» **WORK REQUEST**: Scan the data that follows and count the lines with the string "shoulder"; answer with the count alone.

==== MATERIAL FOR THIS TASK

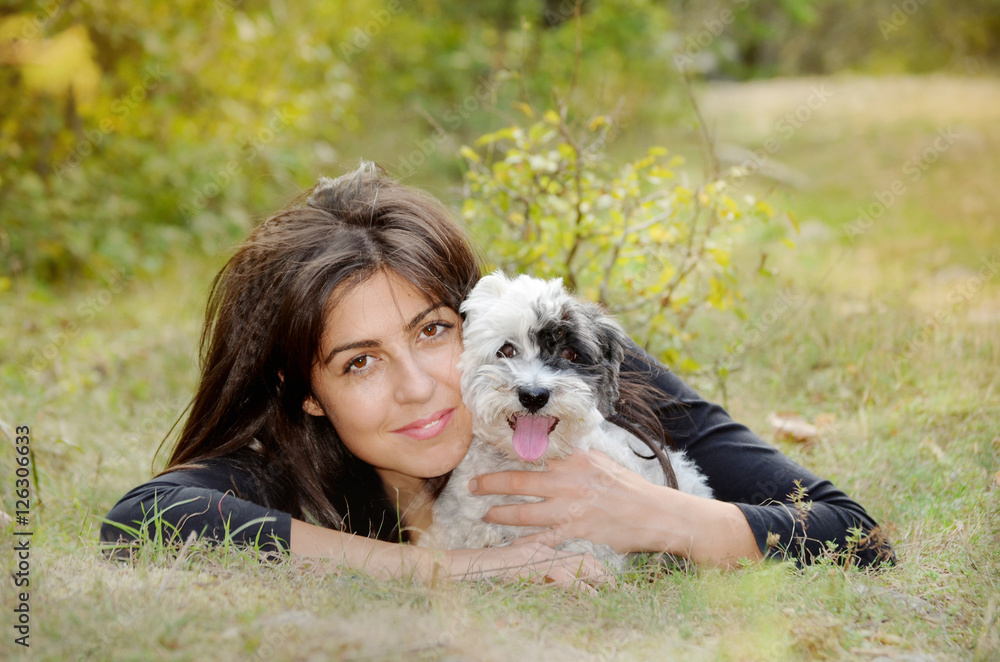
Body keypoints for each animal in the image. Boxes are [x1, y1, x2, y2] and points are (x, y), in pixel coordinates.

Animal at [420, 272, 712, 568]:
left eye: (569, 354)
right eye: (507, 350)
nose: (533, 396)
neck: (529, 465)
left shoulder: (601, 544)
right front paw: (483, 537)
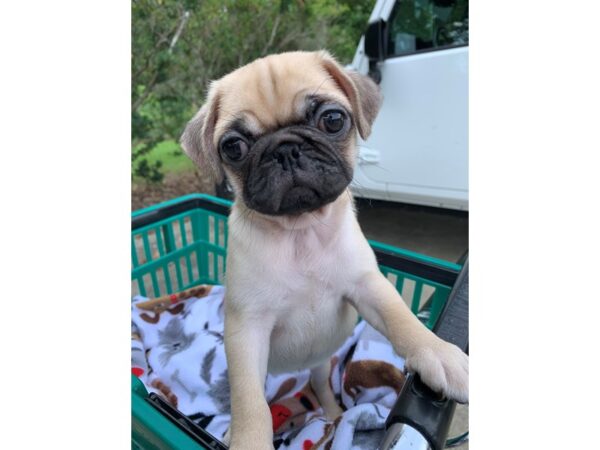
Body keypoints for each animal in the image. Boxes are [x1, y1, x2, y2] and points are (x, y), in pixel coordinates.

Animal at [183, 51, 468, 448]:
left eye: (333, 120)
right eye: (233, 147)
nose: (285, 148)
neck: (301, 232)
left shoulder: (368, 286)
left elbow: (401, 319)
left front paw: (438, 353)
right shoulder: (247, 330)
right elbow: (249, 403)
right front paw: (248, 439)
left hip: (321, 361)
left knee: (320, 385)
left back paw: (333, 414)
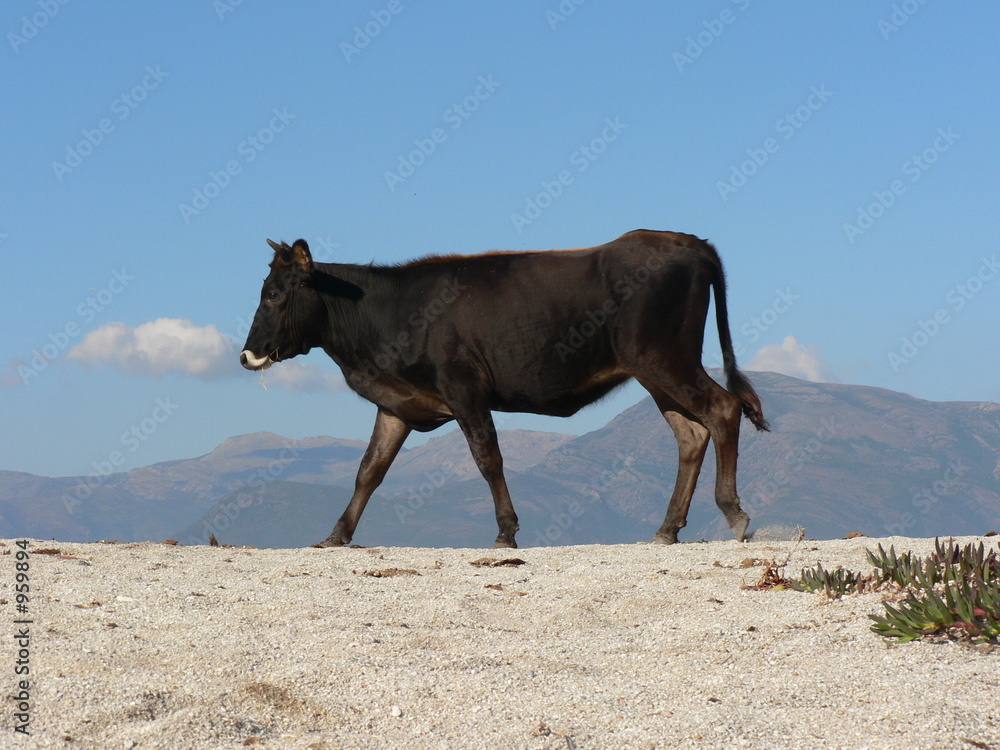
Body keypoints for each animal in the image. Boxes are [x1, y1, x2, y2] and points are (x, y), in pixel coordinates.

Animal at [238, 226, 768, 548]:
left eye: (275, 295)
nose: (246, 355)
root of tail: (688, 240)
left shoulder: (464, 388)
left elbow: (487, 458)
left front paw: (506, 532)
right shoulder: (398, 405)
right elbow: (369, 469)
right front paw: (336, 535)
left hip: (665, 359)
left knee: (722, 409)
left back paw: (733, 513)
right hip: (653, 372)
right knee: (690, 434)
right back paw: (666, 528)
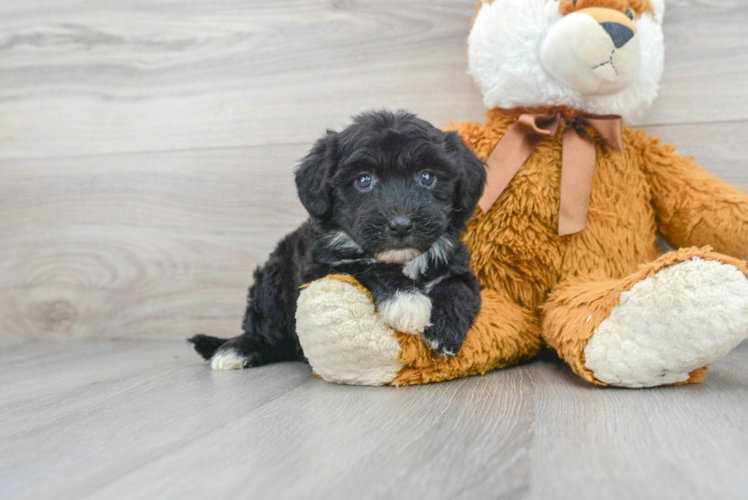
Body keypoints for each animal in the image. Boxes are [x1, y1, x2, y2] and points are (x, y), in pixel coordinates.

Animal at [190, 112, 488, 372]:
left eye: (427, 177)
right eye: (364, 180)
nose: (401, 224)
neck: (401, 259)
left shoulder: (455, 261)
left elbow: (458, 287)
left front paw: (446, 331)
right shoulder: (323, 268)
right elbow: (366, 268)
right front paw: (407, 302)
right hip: (271, 283)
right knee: (267, 330)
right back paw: (238, 349)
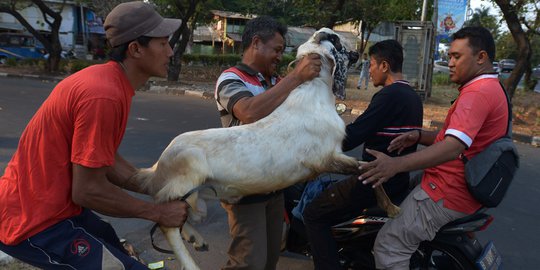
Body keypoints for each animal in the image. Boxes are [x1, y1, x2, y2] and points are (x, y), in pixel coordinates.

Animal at [133, 28, 398, 270]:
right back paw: (191, 263)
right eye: (336, 41)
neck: (314, 95)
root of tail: (159, 165)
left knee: (173, 211)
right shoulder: (325, 158)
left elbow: (366, 170)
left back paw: (196, 238)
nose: (356, 53)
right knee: (166, 221)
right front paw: (392, 208)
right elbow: (366, 170)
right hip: (189, 173)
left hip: (201, 192)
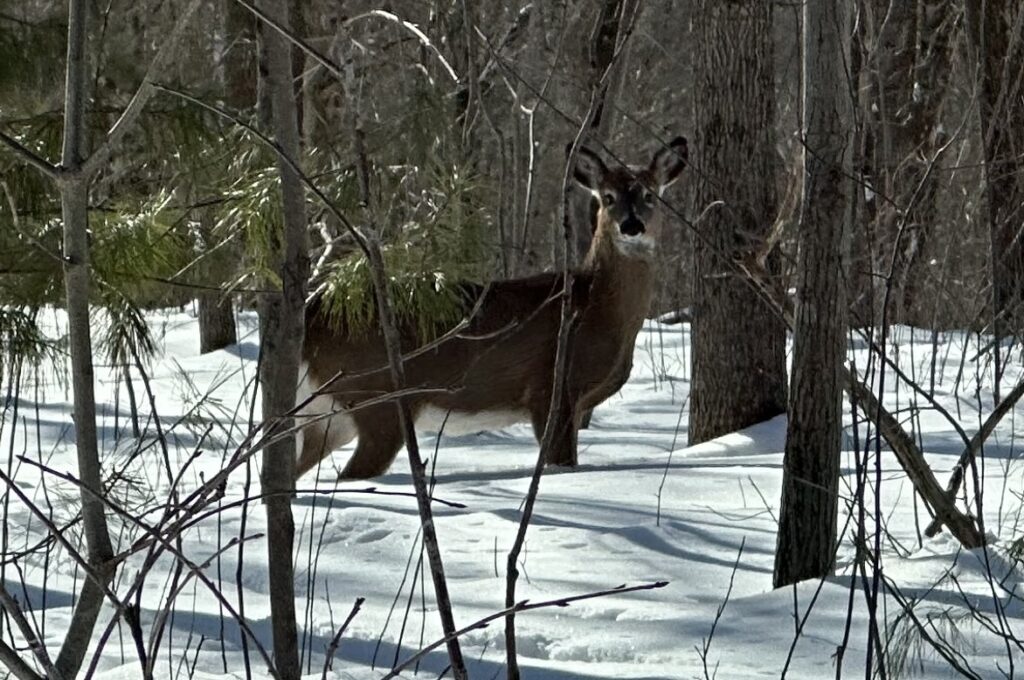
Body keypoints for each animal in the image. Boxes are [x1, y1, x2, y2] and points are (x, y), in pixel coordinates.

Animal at [295, 136, 688, 479]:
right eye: (607, 197)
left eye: (649, 194)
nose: (632, 226)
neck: (594, 307)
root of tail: (313, 317)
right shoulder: (551, 389)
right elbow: (560, 462)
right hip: (378, 399)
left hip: (328, 416)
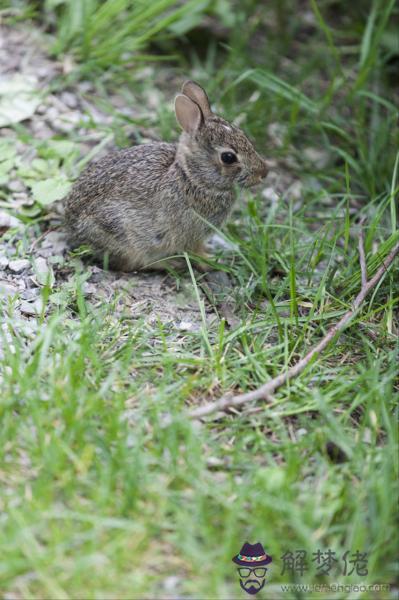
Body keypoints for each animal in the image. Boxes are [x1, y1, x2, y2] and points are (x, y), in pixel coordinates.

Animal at [63, 80, 268, 272]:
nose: (263, 173)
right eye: (228, 157)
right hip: (121, 235)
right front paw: (211, 263)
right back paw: (171, 264)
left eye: (243, 135)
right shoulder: (190, 234)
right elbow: (196, 252)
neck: (192, 178)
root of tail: (72, 229)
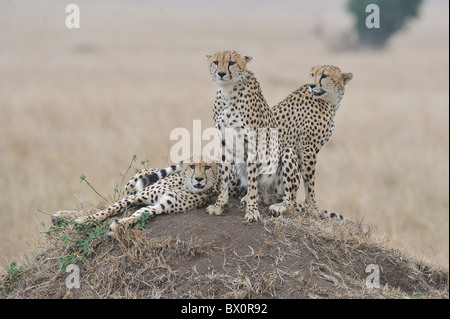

========

» **TASK RESPONSE**: 10